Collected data
====
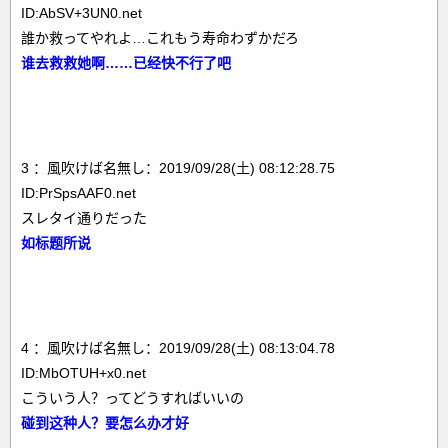
ID:AbSV+3UN0.net
誰か救ってやれよ…これもう寿命わずかだろ
谁去救救她啊……已经快不行了吧
3 ：風吹けば名無し：2019/09/28(土) 08:12:28.75
ID:PrSpsAAF0.net
スレタイ通りだった
如标题所说
4 ：風吹けば名無し：2019/09/28(土) 08:13:04.78
ID:MbOTUH+x0.net
こういう人？ってどうすればいいの
碰到这种人？要怎么办才好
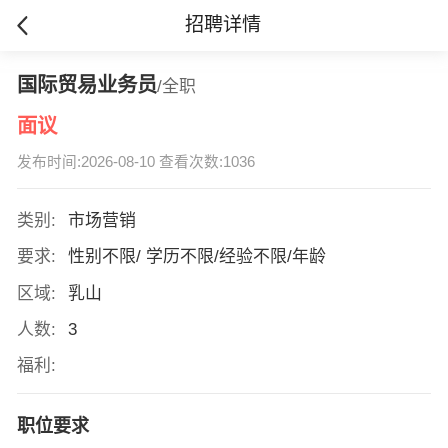
招聘详情
国际贸易业务员
/全职
面议
发布时间:2026-08-10 查看次数:1036
类别:
市场营销
要求:
性别不限/ 学历不限/经验不限/年龄
区域:
乳山
人数:
3
福利:
职位要求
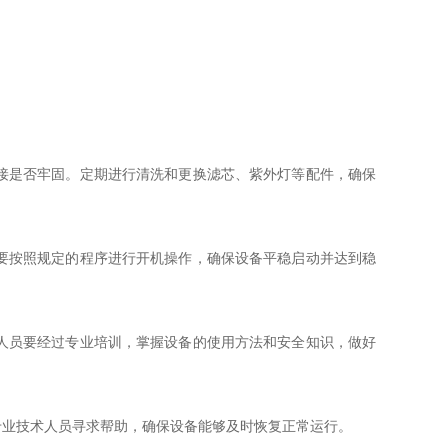
接是否牢固。定期进行清洗和更换滤芯、紫外灯等配件，确保
要按照规定的程序进行开机操作，确保设备平稳启动并达到稳
人员要经过专业培训，掌握设备的使用方法和安全知识，做好
业技术人员寻求帮助，确保设备能够及时恢复正常运行。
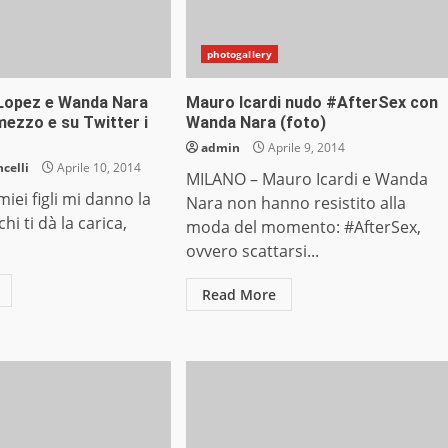
photogallery
i Lopez e Wanda Nara
Mauro Icardi nudo #AfterSex con
mezzo e su Twitter i
Wanda Nara (foto)
admin
Aprile 9, 2014
celli
Aprile 10, 2014
MILANO – Mauro Icardi e Wanda
miei figli mi danno la
Nara non hanno resistito alla
chi ti dà la carica,
moda del momento: #AfterSex,
ovvero scattarsi...
Read More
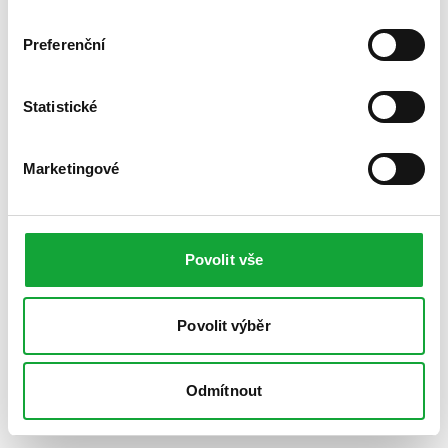
Preferenční
Statistické
Marketingové
Povolit vše
Povolit výběr
Odmítnout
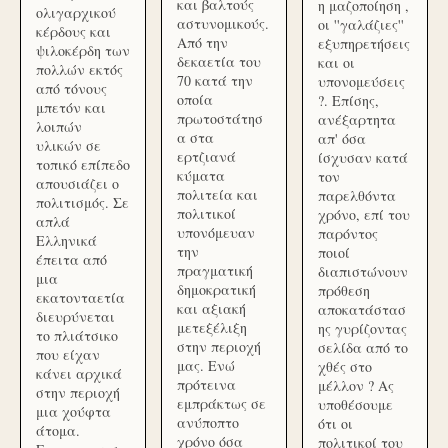
και βαλτούς
η μαζοποίηση ,
ολιγαρχικού
αστυνομικούς.
οι ''γαλάζιες''
κέρδους και
Από την
εξυπηρετήσεις
ψιλοκέρδη των
δεκαετία του
και οι
πολλών εκτός
70 κατά την
υπονομεύσεις
από τόνους
οποία
?. Επίσης,
μπετόν και
πρωτοστάτησ
ανέξαρτητα
λοιπών
α στα
απ' όσα
υλικών σε
ερτζιανά
ίσχυσαν κατά
τοπικό επίπεδο
κύματα
τον
απουσιάζει ο
πολιτεία και
παρελθόντα
πολιτισμός. Σε
πολιτικοί
χρόνο, επί του
απλά
υπονόμευαν
παρόντος
Ελληνικά
την
ποιοί
έπειτα από
πραγματική
διαπιστώνουν
μια
δημοκρατική
πρόθεση
εκατονταετία
και αξιακή
αποκατάστασ
διευρύνεται
μετεξέλιξη
ης γυρίζοντας
το πλιάτσικο
στην περιοχή
σελίδα από το
που είχαν
μας. Ενώ
χθές στο
κάνει αρχικά
πρότεινα
μέλλον ? Ας
στην περιοχή
εμπράκτως σε
υποθέσουμε
μια χούφτα
ανύποπτο
ότι οι
άτομα.
χρόνο όσα
πολιτικοί του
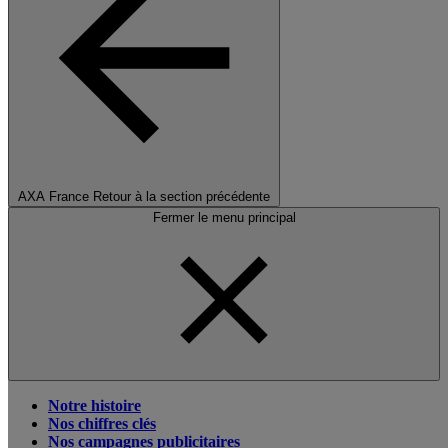
AXA France
Retour à la section précédente
Fermer le menu principal
Notre histoire
Nos chiffres clés
Nos campagnes publicitaires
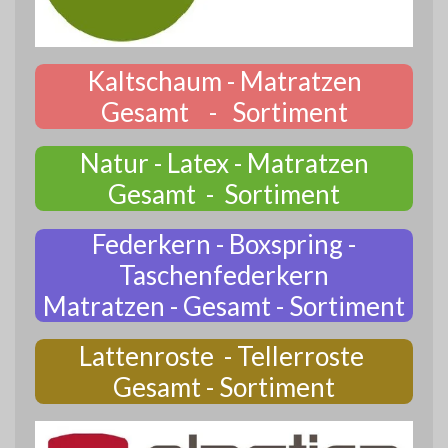
Kaltschaum - Matratzen
Gesamt - Sortiment
Natur - Latex - Matratzen
Gesamt - Sortiment
Federkern - Boxspring -
Taschenfederkern
Matratzen - Gesamt - Sortiment
Lattenroste - Tellerroste
Gesamt - Sortiment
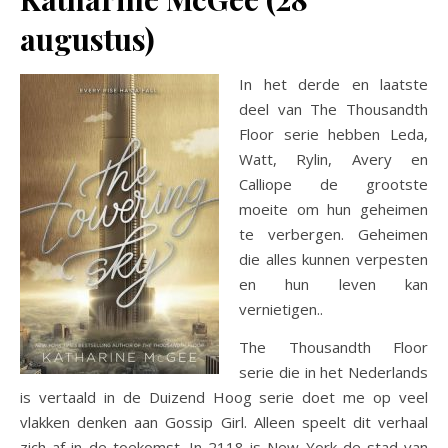
augustus)
In het derde en laatste
deel van The Thousandth
Floor serie hebben Leda,
Watt, Rylin, Avery en
Calliope de grootste
moeite om hun geheimen
te verbergen. Geheimen
die alles kunnen verpesten
en hun leven kan
vernietigen..
The Thousandth Floor
serie die in het Nederlands
is vertaald in de Duizend Hoog serie doet me op veel
vlakken denken aan Gossip Girl. Alleen speelt dit verhaal
zich af in de toekomst. In 2118 is New York de stad van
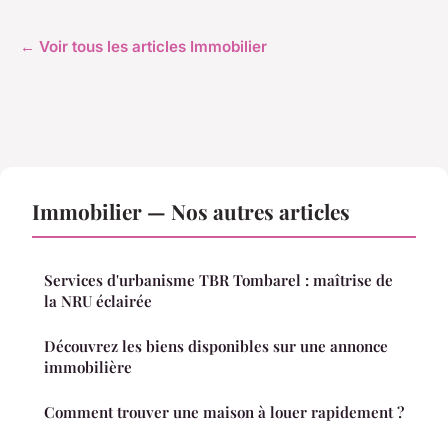
← Voir tous les articles Immobilier
Immobilier — Nos autres articles
Services d'urbanisme TBR Tombarel : maîtrise de
la NRU éclairée
Découvrez les biens disponibles sur une annonce
immobilière
Comment trouver une maison à louer rapidement ?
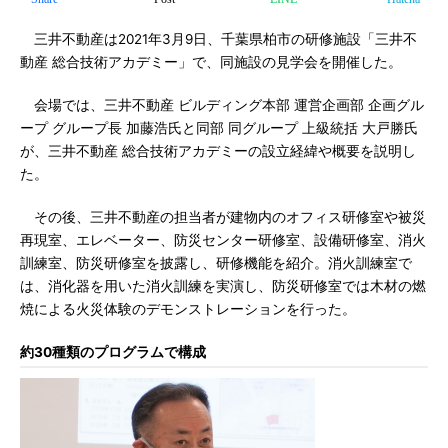
三井不動産は2021年3月9日、千葉県柏市の研修施設「三井不
動産 総合技術アカデミー」で、同施設の見学会を開催した。
会場では、三井不動産 ビルディング本部 運営企画部 企画グル
ープ グループ長 加藤浩氏と同部 同グループ 上級統括 大戸勝氏
が、三井不動産 総合技術アカデミーの設立経緯や概要を説明し
た。
その後、三井不動産の担当者が建物内のオフィス研修室や被災
再現室、エレベーター、防災センター研修室、設備研修室、消火
訓練室、防災研修室を披露し、研修機能を紹介。消火訓練室で
は、消化器を用いた消火訓練を実演し、防災研修室では木材の燃
焼による火災体験のデモンストレーションを行った。
約30種類のプログラムで構成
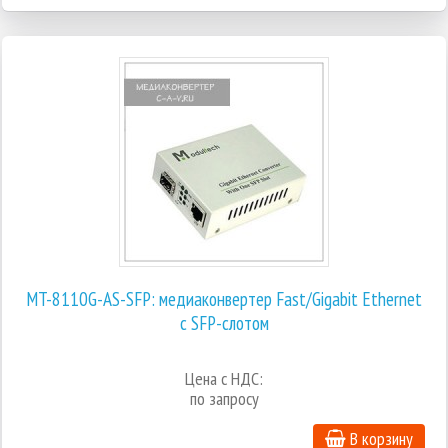
MT-8110G-AS-SFP: медиаконвертер Fast/Gigabit Ethernet
с SFP-слотом
Цена с НДС:
по запросу
В корзину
====
## Written task
Retype verbatim every line from the one containing "les articles Immobilier" through the last line of the rows, both ends included. Leave out the pictures.

## Result for this exercise
← Voir tous les articles Immobilier
Immobilier — Nos autres articles
Services d'urbanisme TBR Tombarel : maîtrise de
la NRU éclairée
Découvrez les biens disponibles sur une annonce
immobilière
Comment trouver une maison à louer rapidement ?
三井不動産は2021年3月9日、千葉県柏市の研修施設「三井不
動産 総合技術アカデミー」で、同施設の見学会を開催した。
会場では、三井不動産 ビルディング本部 運営企画部 企画グル
ープ グループ長 加藤浩氏と同部 同グループ 上級統括 大戸勝氏
が、三井不動産 総合技術アカデミーの設立経緯や概要を説明し
た。
その後、三井不動産の担当者が建物内のオフィス研修室や被災
再現室、エレベーター、防災センター研修室、設備研修室、消火
訓練室、防災研修室を披露し、研修機能を紹介。消火訓練室で
は、消化器を用いた消火訓練を実演し、防災研修室では木材の燃
焼による火災体験のデモンストレーションを行った。
約30種類のプログラムで構成
MT-8110G-AS-SFP: медиаконвертер Fast/Gigabit Ethernet
с SFP-слотом
Цена с НДС:
по запросу
В корзину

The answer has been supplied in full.